>>>
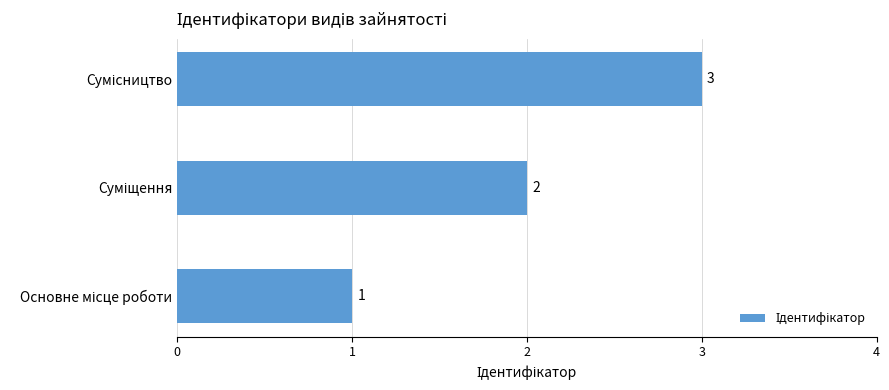

What is the greatest value displayed?

3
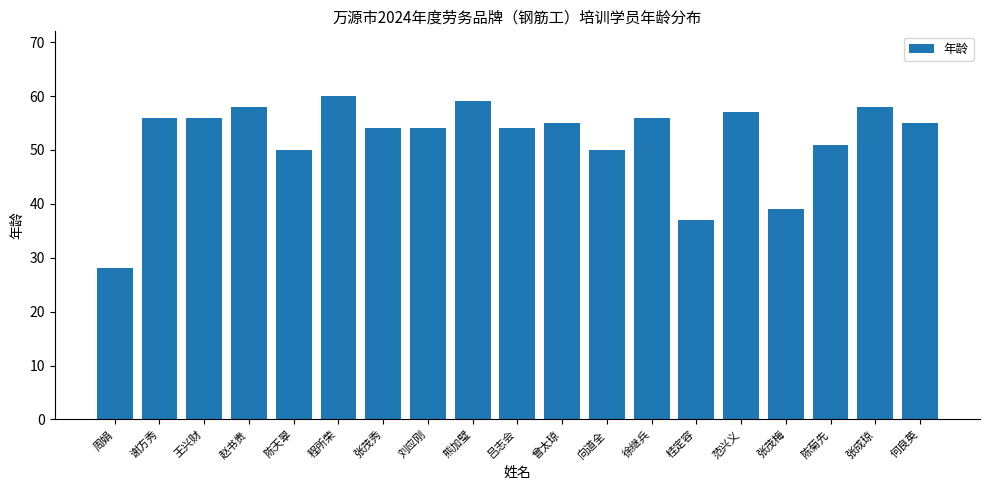

The chart shows a value of 81 at 张成琼. True or false?

False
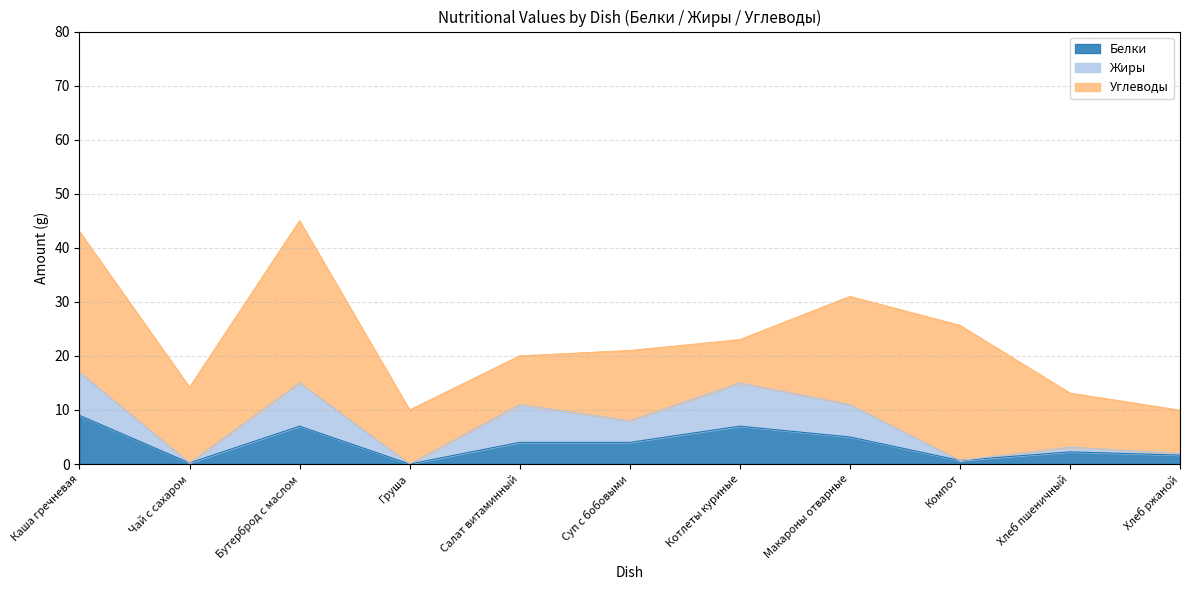

Read the Белки value at Каша гречневая.

9.0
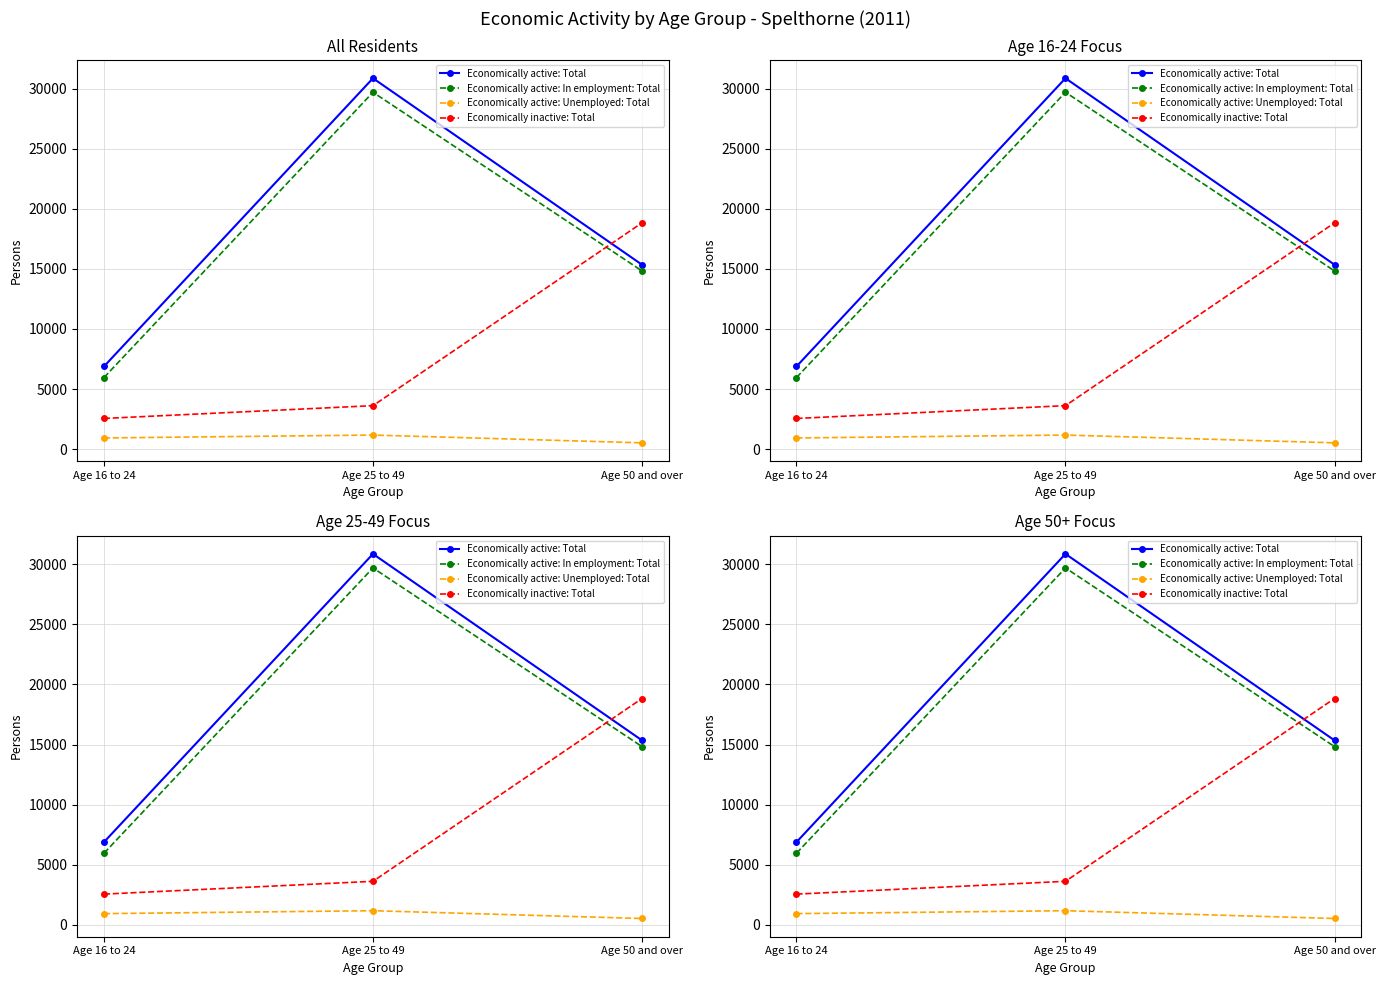

Reading right to left, what are all the values shown in this chart?

Economically active: Total: Age 50 and over=15349	Age 25 to 49=30871	Age 16 to 24=6875
Economically active: In employment: Total: Age 50 and over=14830	Age 25 to 49=29704	Age 16 to 24=5950
Economically active: Unemployed: Total: Age 50 and over=519	Age 25 to 49=1167	Age 16 to 24=925
Economically inactive: Total: Age 50 and over=18832	Age 25 to 49=3614	Age 16 to 24=2548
<<<
**TO DO:** Reproduce every row above word for word, leaving out the pictures.

**RESPONSE BELOW:**
What is the greatest value displayed?

3

The chart shows a value of 81 at 张成琼. True or false?

False

Read the Белки value at Каша гречневая.

9.0

Reading right to left, what are all the values shown in this chart?

Economically active: Total: Age 50 and over=15349	Age 25 to 49=30871	Age 16 to 24=6875
Economically active: In employment: Total: Age 50 and over=14830	Age 25 to 49=29704	Age 16 to 24=5950
Economically active: Unemployed: Total: Age 50 and over=519	Age 25 to 49=1167	Age 16 to 24=925
Economically inactive: Total: Age 50 and over=18832	Age 25 to 49=3614	Age 16 to 24=2548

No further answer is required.